Supplied information: Begin

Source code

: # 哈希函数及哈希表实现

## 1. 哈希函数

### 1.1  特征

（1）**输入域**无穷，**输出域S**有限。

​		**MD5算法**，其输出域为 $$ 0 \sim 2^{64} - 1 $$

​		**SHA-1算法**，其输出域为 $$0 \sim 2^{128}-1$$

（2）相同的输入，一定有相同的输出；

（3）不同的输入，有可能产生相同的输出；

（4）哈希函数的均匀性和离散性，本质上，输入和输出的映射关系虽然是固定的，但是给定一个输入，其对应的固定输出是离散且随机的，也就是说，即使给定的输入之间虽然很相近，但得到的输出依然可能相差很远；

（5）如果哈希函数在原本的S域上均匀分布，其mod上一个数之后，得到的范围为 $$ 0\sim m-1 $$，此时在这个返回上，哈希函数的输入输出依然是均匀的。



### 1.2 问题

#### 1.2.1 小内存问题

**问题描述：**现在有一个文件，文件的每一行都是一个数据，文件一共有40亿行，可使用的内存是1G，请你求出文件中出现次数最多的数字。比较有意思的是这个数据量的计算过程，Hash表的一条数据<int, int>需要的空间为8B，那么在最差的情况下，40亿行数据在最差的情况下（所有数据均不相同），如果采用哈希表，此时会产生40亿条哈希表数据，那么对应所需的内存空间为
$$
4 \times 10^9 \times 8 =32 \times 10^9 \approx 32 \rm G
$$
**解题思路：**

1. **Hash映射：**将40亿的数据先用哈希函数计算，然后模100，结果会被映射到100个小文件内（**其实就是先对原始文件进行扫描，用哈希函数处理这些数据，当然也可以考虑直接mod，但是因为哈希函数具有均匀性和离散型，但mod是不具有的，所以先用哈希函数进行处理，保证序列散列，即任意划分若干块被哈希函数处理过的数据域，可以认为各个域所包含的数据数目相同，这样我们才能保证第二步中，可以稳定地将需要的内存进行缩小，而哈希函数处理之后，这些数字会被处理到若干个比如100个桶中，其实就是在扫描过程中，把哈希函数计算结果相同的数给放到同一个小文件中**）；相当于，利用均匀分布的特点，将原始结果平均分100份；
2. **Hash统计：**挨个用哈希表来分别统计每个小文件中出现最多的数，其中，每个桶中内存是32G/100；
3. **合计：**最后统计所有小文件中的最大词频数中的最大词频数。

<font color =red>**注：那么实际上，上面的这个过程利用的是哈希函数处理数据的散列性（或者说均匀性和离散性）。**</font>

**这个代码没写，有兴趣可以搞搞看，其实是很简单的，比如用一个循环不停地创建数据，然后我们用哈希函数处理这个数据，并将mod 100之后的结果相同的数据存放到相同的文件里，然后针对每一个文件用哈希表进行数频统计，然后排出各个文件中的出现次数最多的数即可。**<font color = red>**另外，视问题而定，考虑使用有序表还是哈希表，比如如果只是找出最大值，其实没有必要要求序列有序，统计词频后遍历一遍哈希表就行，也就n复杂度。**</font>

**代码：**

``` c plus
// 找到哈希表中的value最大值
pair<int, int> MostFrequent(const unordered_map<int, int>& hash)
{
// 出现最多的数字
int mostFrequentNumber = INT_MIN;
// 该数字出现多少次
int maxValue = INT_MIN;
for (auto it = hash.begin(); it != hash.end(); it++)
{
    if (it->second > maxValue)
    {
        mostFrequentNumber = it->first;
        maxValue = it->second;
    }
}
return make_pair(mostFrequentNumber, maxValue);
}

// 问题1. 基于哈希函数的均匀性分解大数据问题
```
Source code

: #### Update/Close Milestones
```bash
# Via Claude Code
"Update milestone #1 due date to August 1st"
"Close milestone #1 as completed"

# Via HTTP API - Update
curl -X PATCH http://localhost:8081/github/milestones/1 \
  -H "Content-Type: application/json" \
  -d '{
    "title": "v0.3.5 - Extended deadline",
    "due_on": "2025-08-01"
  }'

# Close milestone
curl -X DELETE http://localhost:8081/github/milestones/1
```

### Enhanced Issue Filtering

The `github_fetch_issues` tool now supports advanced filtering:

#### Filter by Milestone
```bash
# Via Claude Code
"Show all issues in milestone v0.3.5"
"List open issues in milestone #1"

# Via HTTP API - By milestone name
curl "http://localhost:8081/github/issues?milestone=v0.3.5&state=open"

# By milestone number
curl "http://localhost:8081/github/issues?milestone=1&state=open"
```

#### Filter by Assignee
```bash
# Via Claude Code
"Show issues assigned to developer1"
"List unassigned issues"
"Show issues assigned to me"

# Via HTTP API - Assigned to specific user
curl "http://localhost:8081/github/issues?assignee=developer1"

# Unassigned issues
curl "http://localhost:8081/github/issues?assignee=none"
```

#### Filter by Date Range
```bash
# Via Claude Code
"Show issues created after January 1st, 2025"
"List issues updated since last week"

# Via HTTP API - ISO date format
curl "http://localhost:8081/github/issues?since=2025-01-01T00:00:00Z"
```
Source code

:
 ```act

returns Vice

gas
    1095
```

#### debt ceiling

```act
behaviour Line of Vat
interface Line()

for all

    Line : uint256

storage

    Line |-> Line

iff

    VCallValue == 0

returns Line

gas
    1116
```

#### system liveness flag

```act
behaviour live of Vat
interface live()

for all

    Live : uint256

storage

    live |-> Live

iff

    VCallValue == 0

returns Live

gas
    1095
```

Supplied information: End

The lines to extract from the data above begin with the line containing "3. **合计：**最后统计所有小文件中的最大词频数中的最大词频数。" and end with the line containing "tool now supports". Extract them exactly, including both.

§ Problem solution
3. **合计：**最后统计所有小文件中的最大词频数中的最大词频数。

<font color =red>**注：那么实际上，上面的这个过程利用的是哈希函数处理数据的散列性（或者说均匀性和离散性）。**</font>

**这个代码没写，有兴趣可以搞搞看，其实是很简单的，比如用一个循环不停地创建数据，然后我们用哈希函数处理这个数据，并将mod 100之后的结果相同的数据存放到相同的文件里，然后针对每一个文件用哈希表进行数频统计，然后排出各个文件中的出现次数最多的数即可。**<font color = red>**另外，视问题而定，考虑使用有序表还是哈希表，比如如果只是找出最大值，其实没有必要要求序列有序，统计词频后遍历一遍哈希表就行，也就n复杂度。**</font>

**代码：**

``` c plus
// 找到哈希表中的value最大值
pair<int, int> MostFrequent(const unordered_map<int, int>& hash)
{
// 出现最多的数字
int mostFrequentNumber = INT_MIN;
// 该数字出现多少次
int maxValue = INT_MIN;
for (auto it = hash.begin(); it != hash.end(); it++)
{
    if (it->second > maxValue)
    {
        mostFrequentNumber = it->first;
        maxValue = it->second;
    }
}
return make_pair(mostFrequentNumber, maxValue);
}

// 问题1. 基于哈希函数的均匀性分解大数据问题
```
Source code

: #### Update/Close Milestones
```bash
# Via Claude Code
"Update milestone #1 due date to August 1st"
"Close milestone #1 as completed"

# Via HTTP API - Update
curl -X PATCH http://localhost:8081/github/milestones/1 \
  -H "Content-Type: application/json" \
  -d '{
    "title": "v0.3.5 - Extended deadline",
    "due_on": "2025-08-01"
  }'

# Close milestone
curl -X DELETE http://localhost:8081/github/milestones/1
```

### Enhanced Issue Filtering

The `github_fetch_issues` tool now supports advanced filtering:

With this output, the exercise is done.